To export all of the data between October 1st 2017 and October the 31st 2017

sudo -u postgres psql -d mycapture -qAt -c "SELECT tweet FROM tweets WHERE created_at >= '2017-09-01' AND created_at < '2017-10-01';" | grep -v '^$' > london_sep_17.json


The command runs psql as the user postgres with sudo privilages. The database 'mycapture' is chosen and the command is run with the no-align, tupples only and quiet flags. The SQL query is between "" and requests the values from the tweet column in the tweets table where the created_at value is between 2017-09-01 and less than 2017-10-01.

The output of this query is sent through the grp query to remove additional lines in the output and then saved in the file london_sep_17.json.

Only geolocated tweets

The postgres server includes geo specific extensions from postgis. To download tweets from within a specific geobounding box

sudo -u postgres psql -d mycapture -qAt -c "SELECT tweet FROM tweets WHERE created_at >= '2017-09-01' AND created_at < '2017-10-01' AND ST_CONTAINS(ST_GeomFromText('POLYGON((-2.1544 52.6081, -1.6469 52.6081, -1.6469 52.332, -2.1544 52.332, -2.1544 52.6081))', 4326),coordinates)" | grep -v '^$' > london_sep_17.json


The command is the same as previous except we add an ST_CONTAINS section to the SQL query. This new section defines a bounding polygon geom object from text with a projection of 4326 and finds out which tweet coordinates are within the bounding polygon. You can use this tool to get the bounding box.

This may take a long time. Patience is good.


Transfer the JSON file to TCAT server

Transfer the files via sftp (ssh file transfer protocol). SFTP is file transfer over SSH. If you have run the above command then the .json file will be in the same directory. Connect to the TCAT server via sftp

sftp james@servername.cim.warwick.ac.uk

Then transfer the file using the put command. The file will be transfered into the home directory of the user (the above case james).

put london_sep_17.json
The file is now on the target server. Congratulations.

Import the json file into TCAT

Please back up the TCAT database !add link to guide for this at later date! first. This can completely bork your install

SSH into the machine, create a directory called json and move the data into the directory.

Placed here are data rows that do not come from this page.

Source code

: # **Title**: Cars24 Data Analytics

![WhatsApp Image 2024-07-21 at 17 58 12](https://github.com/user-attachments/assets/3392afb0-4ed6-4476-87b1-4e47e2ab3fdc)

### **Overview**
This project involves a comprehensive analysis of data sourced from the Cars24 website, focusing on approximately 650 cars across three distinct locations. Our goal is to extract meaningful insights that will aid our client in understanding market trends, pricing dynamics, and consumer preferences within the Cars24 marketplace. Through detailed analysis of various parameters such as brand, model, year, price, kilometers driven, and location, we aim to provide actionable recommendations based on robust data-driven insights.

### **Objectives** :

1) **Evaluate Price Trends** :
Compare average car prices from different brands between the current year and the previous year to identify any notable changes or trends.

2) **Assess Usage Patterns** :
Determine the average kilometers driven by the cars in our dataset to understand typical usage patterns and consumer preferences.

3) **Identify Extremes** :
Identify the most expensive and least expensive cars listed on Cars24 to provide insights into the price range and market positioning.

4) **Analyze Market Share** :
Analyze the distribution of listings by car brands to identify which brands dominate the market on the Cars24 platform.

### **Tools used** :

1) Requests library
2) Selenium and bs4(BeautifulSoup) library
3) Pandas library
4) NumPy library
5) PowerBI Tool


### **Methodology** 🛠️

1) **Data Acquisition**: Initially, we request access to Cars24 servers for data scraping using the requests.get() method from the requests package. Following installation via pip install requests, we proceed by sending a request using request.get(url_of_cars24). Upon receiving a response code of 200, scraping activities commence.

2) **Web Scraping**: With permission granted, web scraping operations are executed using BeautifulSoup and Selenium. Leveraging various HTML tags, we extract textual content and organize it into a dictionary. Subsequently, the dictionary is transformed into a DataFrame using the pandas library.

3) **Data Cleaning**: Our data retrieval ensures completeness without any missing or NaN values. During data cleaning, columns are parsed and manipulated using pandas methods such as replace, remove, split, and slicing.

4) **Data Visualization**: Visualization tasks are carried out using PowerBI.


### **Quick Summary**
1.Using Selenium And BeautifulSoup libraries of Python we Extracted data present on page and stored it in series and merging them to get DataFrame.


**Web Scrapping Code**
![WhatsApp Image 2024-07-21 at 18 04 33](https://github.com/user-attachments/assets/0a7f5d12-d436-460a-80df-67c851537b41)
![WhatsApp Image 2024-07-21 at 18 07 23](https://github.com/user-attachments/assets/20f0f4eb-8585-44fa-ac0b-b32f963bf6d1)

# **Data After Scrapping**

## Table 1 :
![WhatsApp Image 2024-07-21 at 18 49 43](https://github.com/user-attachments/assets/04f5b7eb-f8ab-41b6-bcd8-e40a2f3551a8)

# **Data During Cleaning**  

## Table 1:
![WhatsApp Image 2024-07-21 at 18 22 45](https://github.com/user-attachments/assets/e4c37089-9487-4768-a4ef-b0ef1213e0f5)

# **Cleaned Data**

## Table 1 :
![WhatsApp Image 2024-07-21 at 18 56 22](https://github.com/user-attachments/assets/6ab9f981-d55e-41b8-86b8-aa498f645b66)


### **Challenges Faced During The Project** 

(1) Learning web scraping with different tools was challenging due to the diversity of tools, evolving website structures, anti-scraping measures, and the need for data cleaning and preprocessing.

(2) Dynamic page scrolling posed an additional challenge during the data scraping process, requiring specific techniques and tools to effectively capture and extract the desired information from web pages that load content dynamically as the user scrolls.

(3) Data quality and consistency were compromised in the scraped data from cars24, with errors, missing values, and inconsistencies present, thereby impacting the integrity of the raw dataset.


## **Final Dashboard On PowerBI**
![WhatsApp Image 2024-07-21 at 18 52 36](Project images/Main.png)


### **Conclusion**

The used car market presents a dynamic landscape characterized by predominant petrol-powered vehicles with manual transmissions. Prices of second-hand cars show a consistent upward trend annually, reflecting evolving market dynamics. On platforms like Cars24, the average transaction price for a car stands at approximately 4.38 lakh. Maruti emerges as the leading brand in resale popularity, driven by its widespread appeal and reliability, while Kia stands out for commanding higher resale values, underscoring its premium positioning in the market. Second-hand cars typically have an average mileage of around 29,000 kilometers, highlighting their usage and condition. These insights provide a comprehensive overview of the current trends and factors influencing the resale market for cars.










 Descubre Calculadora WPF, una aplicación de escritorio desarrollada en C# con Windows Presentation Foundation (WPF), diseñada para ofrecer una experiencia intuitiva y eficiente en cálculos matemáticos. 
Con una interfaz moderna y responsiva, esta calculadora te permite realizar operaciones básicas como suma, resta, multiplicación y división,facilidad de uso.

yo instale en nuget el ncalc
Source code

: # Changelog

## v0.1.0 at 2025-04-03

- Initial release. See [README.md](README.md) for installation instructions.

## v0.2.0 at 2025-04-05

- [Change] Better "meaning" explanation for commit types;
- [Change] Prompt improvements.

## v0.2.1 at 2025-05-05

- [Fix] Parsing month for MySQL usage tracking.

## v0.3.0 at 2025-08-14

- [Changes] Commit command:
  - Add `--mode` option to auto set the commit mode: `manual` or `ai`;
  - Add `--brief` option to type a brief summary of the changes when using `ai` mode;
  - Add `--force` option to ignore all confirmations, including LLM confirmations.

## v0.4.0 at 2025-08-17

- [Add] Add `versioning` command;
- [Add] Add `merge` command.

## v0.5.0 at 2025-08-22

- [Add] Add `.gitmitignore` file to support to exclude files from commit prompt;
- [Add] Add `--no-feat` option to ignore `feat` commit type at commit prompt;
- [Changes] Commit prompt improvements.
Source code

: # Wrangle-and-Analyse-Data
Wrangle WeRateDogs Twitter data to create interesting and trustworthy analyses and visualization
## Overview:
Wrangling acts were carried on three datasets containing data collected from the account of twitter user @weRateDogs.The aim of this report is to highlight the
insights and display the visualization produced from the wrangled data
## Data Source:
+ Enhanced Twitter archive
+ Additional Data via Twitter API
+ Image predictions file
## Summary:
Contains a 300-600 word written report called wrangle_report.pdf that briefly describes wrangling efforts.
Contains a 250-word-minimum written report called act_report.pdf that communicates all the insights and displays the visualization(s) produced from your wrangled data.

ssh james@servername.cim.warwick.ac.uk
mkdir json
mv london_sep_17.json json

TCAT has a php script which will import the json file into an existing data bin. As good practice, we will use the screen command. Screen allows our script to coninue running in case our connection is broken and then we can edit the php files. I use vim but you can use nano is you would like.
sudo vim /var/www/dmi-tcat/import/import-jsondump.php

and then edit the dir and bin_name accordingly
// specify the name of the bin here
$bin_name = 'LondonArea';
// specify dir with the user timelines (json)
$dir = '/home/james/json';
// set type of dump ('import follow' or 'import track')
$type = 'import track';


then run the command using php

sudo php /var/www/dmi-tcat/import/import-jsondump.php

You should see a continual stream of dots (i.g., ........). The generation of dots indicates the data is being imported. You should see a summary of how many tweets have been collected at the end.

Job done. Got to the bin and confirm the data has been imported.


Notes

The psql command may just stop for no reason. This happens when the system runs out of memory and the command is silently killed (not ideal behaviour). Try again with a smaller number of tweets (e.g., a shorter time period).